Cannonball - 1976 Atari Inc.


I have been asked about the very first game I worked on at Atari and how my first creation took place. That would be the coin-op version of Cannon Ball. The game was one of the very early microprocessor games created at Atari in early 1976. I liked playing the game Stunt Cycle, a hardware only game where you jumped a motorcycle over an ever increasing array of busses, and wanted something that easy with increasing difficulty.

At that time, video games were almost completely created by four people: The hardware engineer, the software engineer, the mechanical designer (cabinet and controls) and a tech. There were some support people to the hardware engineer for building prototypes, and the software engineers had computer operators, but I did not even know about them at this time. The entire game, graphics, and sound were created by the software engineer for the most part.

I received a very basic motion object hardware (Black, White, and Grey objects) with a simple bitmap stamp playfield and told to create a game. I had not been at Atari long, so I had no idea HOW a game was built, just that there were a few people there doing it. I was amongst the first 5 programmers so we sort of made it up as we went along.

Ok, so they set me up in a small lab next to my small office, and I got to work.
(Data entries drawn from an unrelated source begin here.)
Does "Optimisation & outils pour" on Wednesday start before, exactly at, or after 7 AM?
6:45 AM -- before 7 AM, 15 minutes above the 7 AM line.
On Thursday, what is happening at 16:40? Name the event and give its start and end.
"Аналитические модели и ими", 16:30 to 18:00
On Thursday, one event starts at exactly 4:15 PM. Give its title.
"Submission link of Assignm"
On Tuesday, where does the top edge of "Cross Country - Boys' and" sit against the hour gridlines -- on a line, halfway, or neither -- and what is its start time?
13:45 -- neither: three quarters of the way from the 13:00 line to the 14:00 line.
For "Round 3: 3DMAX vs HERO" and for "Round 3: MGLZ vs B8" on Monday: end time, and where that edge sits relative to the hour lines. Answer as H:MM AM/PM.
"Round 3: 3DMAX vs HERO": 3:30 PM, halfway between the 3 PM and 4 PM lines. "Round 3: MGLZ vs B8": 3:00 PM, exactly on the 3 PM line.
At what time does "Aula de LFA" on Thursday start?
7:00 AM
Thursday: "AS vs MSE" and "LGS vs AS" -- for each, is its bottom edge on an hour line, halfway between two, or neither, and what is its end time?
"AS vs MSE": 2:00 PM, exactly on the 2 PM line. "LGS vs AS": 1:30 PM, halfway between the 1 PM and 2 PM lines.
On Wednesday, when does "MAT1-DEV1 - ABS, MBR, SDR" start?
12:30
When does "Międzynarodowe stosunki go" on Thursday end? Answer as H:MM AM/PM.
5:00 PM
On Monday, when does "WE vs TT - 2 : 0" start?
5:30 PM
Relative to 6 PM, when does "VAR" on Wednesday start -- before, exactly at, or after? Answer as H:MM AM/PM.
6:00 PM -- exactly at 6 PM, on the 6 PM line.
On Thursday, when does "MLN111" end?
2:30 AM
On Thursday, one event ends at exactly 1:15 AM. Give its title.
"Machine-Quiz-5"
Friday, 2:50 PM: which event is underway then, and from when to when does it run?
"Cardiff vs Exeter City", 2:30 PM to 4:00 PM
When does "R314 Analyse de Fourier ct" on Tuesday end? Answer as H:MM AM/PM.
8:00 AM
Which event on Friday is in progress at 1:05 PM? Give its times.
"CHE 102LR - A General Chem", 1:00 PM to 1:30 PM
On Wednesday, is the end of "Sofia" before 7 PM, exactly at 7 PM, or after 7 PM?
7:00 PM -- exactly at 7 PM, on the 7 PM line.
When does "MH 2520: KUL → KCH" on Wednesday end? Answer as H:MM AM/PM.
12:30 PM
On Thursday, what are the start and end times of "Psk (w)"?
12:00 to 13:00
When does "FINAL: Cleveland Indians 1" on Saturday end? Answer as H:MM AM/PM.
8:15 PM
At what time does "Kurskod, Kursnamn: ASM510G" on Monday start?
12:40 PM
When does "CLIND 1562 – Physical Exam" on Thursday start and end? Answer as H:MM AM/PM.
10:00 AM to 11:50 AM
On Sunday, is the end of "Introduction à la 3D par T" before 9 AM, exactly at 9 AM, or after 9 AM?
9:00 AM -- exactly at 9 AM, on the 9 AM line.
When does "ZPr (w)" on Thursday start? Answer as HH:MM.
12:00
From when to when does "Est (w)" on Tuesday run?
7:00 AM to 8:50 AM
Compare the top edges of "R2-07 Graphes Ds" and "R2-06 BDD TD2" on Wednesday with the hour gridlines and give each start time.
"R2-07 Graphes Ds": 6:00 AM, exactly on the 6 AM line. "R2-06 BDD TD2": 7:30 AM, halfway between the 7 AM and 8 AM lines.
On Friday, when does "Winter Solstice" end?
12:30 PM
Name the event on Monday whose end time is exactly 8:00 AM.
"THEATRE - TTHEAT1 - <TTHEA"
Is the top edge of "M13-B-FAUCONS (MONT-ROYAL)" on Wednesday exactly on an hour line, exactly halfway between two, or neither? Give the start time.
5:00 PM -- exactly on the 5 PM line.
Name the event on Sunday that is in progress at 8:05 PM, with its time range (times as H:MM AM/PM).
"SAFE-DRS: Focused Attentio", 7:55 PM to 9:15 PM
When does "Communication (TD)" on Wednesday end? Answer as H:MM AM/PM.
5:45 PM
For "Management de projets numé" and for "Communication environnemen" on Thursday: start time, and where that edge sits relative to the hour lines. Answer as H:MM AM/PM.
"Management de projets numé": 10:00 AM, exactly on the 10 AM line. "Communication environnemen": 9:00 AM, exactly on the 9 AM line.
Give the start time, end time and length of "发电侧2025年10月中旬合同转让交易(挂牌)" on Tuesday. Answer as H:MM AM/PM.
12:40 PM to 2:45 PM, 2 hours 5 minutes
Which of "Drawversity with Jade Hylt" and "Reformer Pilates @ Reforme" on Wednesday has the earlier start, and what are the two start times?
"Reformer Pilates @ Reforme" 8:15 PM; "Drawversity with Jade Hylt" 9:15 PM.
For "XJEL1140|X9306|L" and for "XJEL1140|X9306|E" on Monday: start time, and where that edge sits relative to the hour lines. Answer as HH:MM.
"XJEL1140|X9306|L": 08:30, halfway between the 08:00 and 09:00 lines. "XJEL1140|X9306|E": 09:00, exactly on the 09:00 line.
First, I created the graphics for a small man running, flying through the air, and hitting the wall, including a “squish” animation, and a man walking off holding his back. This was all done in 8x8 motion objects, several put together to make a bigger object. So on graph paper, I created these objects. I was no artist, but it was easy at that resolution. I then did the same thing to create the cannon, the wall with a hole in it, a powder keg, and a smoke blast! These I hand programmed into a small PROM (this was before EEPROM), so you wanted to be sure you did it right.

After I got the graphics installed, I sat down at a device called MicBug, a 6800 (NOT 68000) Motorola “development” system. This was a small computer board that had a cable that plugged into the processor socket of the game board with some RAM, You entered instructions at a model 33 teletype! With this device you could put in a breakpoint, alter memory and registers, run and stop the processor. Very basic. So, with a small card with 6800 instructions on it, I began writing AND HAND ASSEMBLING my code on paper, then I would type it into the model 33 teletype into MicBug, and save it on paper tape. Editing was done by creating small “patch” paper tapes with changes. I had a big box of changes, and would eventually punch out a full dump.

After a number of months, my boss suggested a review of the game. No problem. We set it up. I had the game running, simple sounds, self test, and all coin routines. I would guess about 75% of the project. A man came out, stood next to the cannon and waited. On the opposite side of the screen was a tall wall with a hole in it (that moved each round) Pulling on the handle caused the powder keg to add powder to the cannon. The more powder, the higher the shot. Releasing, the man jumped into the cannon. Push the fire button and the man flew out of the cannon towards the hole. Make it through and you scored. Miss, and you splat into the wall or floor and limped off. Simple but fun.

Towards the end of the review, my boss asked if he could see my program code listings. Listings? What listings did he mean? Well, as it turns out, there was a way to create programs for games, I just never knew about it. Rather than hand assembling, one simply wrote the program on paper, handed it to a computer operator who then edited it into an early DEC PDP computer (like an 05 for example.). These operators would assemble the program and produce a paper tape output and a listing of the assembled program. Oh! Then the program remained on the PDP. Later changes were simply scrawled across the listings and edited by the same two people into the PDP, and a new listing and paper tape was created. What took me months I probably could have done in half that time. Oh well, so much for the easy way. But since I was so far along, inputting this into the PDPs was going to be a long process. But a Model-33 teletype listings, lots of pen scrawls and I was “up-to-date.”

Now the fun began. They wanted more sounds, and most of all, a sound when the man hit the wall. So I set out to create a bone crunching, splat sound. But how? All we had was a modulated white noise generator.. So we took a microphone and a recording scope into the bathroom, and began throwing wet towels onto the tile floor and recorded the waveform. I programmed this into the noise generator and there it was. Every time the man hit the wall, SPLAT! It was great. But the game was still too silent. What about music? Not with this hardware, this was long before games could generate music. So we added an Eight Track Tape unit on a relay and licensed some circus music, so every time the game started, you heard the looping circus music. The game operators where we tested this unit hated that after several weeks, but the game actually did fairly well.

The kicker to this story was that during a later review, management said they hated the splat sound and thought it was too graphic. Several months later I started my next project, Sky Diver. Knowing they hated the splat from Cannonball, I decided to have the divers over water and splash into the water if they did not open their shoots. First review, two managers said “…remember that sound in Cannonball when the man hit the wall? Can we have that sound here instead of the splash? Let the man hit the ground and splat!” Of course, I made it comical, but that is how the splat came about in Sky Diver, which is another story.